Ph.D. in Geological Sciences
The Doctor of Philosophy degree program is offered by a diverse group of faculty whose research interests span a wide range of topics. The degree prepares students for professional careers and leadership positions in industry, government and academia in the fields of geology, geophysics, geochemistry and ocean science. Ph.D. students are expected to conduct independent, original scientific research and to have an understanding of the fundamental principles and practices related to primary areas of the earth and/or ocean sciences. Training involves developing the ability to use appropriate laboratory and field equipment, and expanding one’s understanding of scientific methodology, quantitative problem-solving skills and experimental or numerical techniques. The School of the Earth, Ocean & Environment (SEOE) expects all graduates to possess effective oral and written communication skills.
The Ph.D. degree requires the satisfactory completion of a minimum of 60 semester hours of graduate credit beyond the bachelor’s degree, or a minimum of 30 hours beyond the master’s degree, including at least 12 credit hours of GEOL 899 - Dissertation Preparation. Additional course work is determined by the student and his/her advisory committee in accordance with departmental requirements and the student’s background and specific needs. Ph.D. students in Geological Sciences are required to satisfy a breath requirement by completing 4 courses from distinct categories. Courses that satisfy the different categories of the breadth requirement can be found here.
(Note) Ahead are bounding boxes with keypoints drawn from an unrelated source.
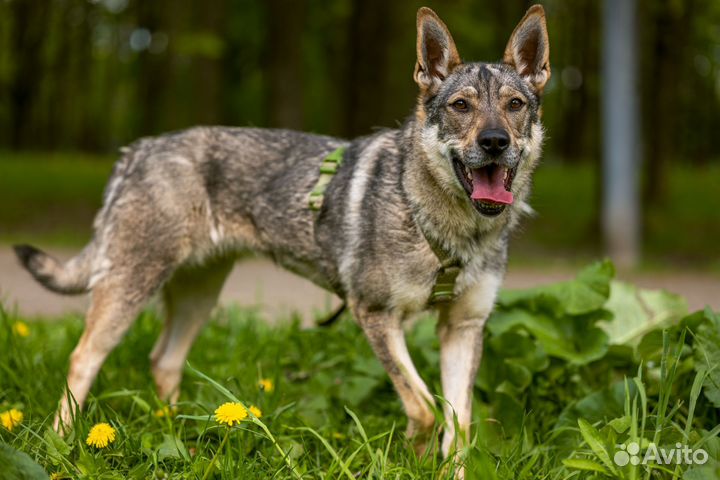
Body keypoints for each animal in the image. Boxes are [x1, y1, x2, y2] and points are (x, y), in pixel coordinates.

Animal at [14, 3, 548, 472]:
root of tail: (136, 151)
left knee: (163, 361)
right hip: (130, 286)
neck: (451, 230)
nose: (495, 142)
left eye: (515, 105)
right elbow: (423, 407)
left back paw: (179, 437)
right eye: (461, 106)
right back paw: (60, 445)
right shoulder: (375, 315)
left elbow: (458, 428)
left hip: (199, 295)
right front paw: (414, 456)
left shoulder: (463, 329)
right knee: (83, 358)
Qualifying and comprehensive exams must be successfully completed in a timely manner. The oral portion of the comprehensive exam consists, in part, of the defense of a paper written by the student which has been submitted for publication in an approved peer-reviewed journal. All Ph.D. candidates are required to publish one paper in and submit a second paper to refereed scientific journals prior to graduation. A written dissertation is required which must be successfully defended.